The Irish Republican Army (IRA), which had used guerrilla tactics against the British during Ireland's struggle for independence, became a threat to the stability of Northern Ireland, carrying out sporadic attacks on Protestant targets. When in 1948 the Irish Free State, as Ireland was then called, left the British Commonwealth and became the Republic of Ireland, battle lines became marked. The IRA began to campaign aggressively for Northern Ireland to be absorbed into the republic and for a breaking of ties with Britain, but for the next two decades it made little progress in the face of Northern Ireland's largely apathetic Catholic population.
However, as discrimination, especially in housing and employment, continued in Northern Ireland, Catholics grew increasingly militant, and in the late 1960s waged a widespread campaign for increased civil rights. Their demonstrations provoked counter-demonstrations by militant Protestants and a 30-year period of violent sectarian clashes was launched. The situation was aggravated by the arrival of British troops,
ostensibly to maintain the peace. They were soon perceived by Catholics to be acting in the interests of the Protestants, especially after 1972, when they opened fire on Catholic demonstrators in Londonderry, killing 13 of them. In March 1972, in the wake of this incident, the British government suspended the parliament in Belfast and instituted direct rule for the province from London, a move that antagonized people on both sides of the struggle.
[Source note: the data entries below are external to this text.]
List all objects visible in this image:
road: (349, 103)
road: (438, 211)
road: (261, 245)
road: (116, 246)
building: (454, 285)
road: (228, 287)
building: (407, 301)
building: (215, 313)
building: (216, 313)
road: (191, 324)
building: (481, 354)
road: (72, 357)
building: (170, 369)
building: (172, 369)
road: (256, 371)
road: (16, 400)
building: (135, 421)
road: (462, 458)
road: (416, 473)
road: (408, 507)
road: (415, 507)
The desire of one section of the IRA to abandon violence led to a split in 1969. A wing of the IRA—the Provisionals, or Provos—consisting mainly of younger members, remained committed to terrorism and during the 1970s and 1980s carried out repeated bombings, murders, and kidnappings of both civilians and British army personnel, not only in Ireland, but also on the British mainland. Protestants in Northern Ireland responded in kind. From the early 1970s until the mid-1990s more than 3,000 people died in the conflict, and many more were wounded. The most prominent victim was Earl Mountbat-ten, who was assassinated in the Irish Republic in 1979. Northern Ireland towns and cities were divided into Catholic and Protestant zones, and an atmosphere of fear and distrust prevailed.
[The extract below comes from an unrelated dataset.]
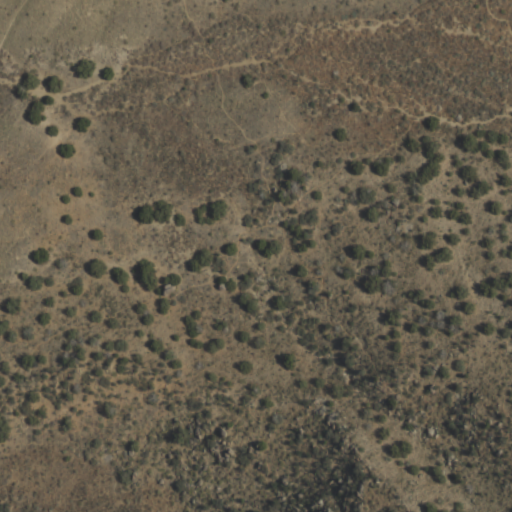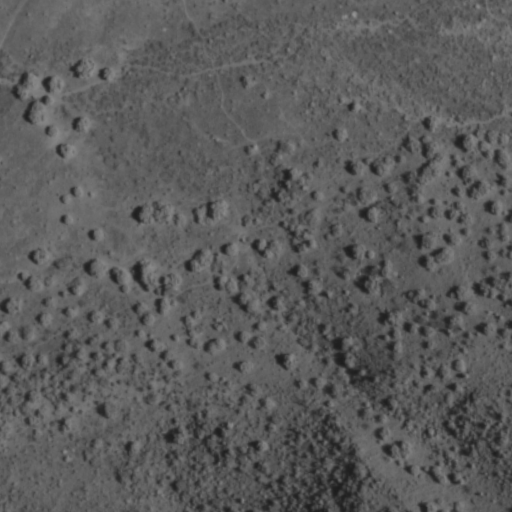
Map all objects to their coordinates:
road: (498, 17)
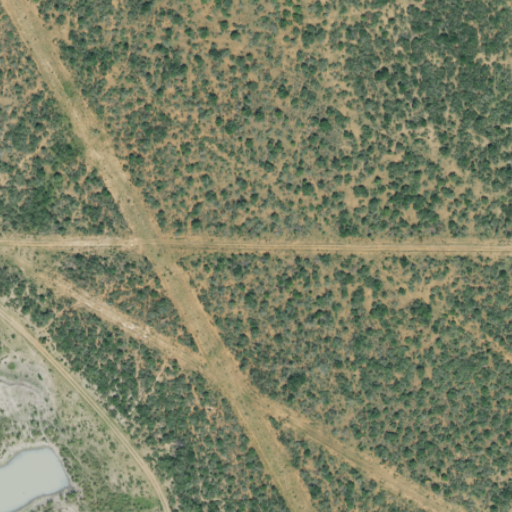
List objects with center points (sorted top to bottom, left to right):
road: (68, 436)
Any possibility of a negotiated peace was thwarted by the determination of successive British governments not to recognize or to have discussions with the IRA. This situation changed in 1994, when the Provisional IRA suspended its terrorist campaign and talks, at first in secret, but later open, were held in London. The talks broke down in 1996 when the Provisional IRA revoked its cease-fire and continued its attacks. The Belfast or Good Friday Agreement of 1998 sets out a plan for devolved government in Northern Ireland and could, in spite of a flare of violence in 2000, lead to a stable solution.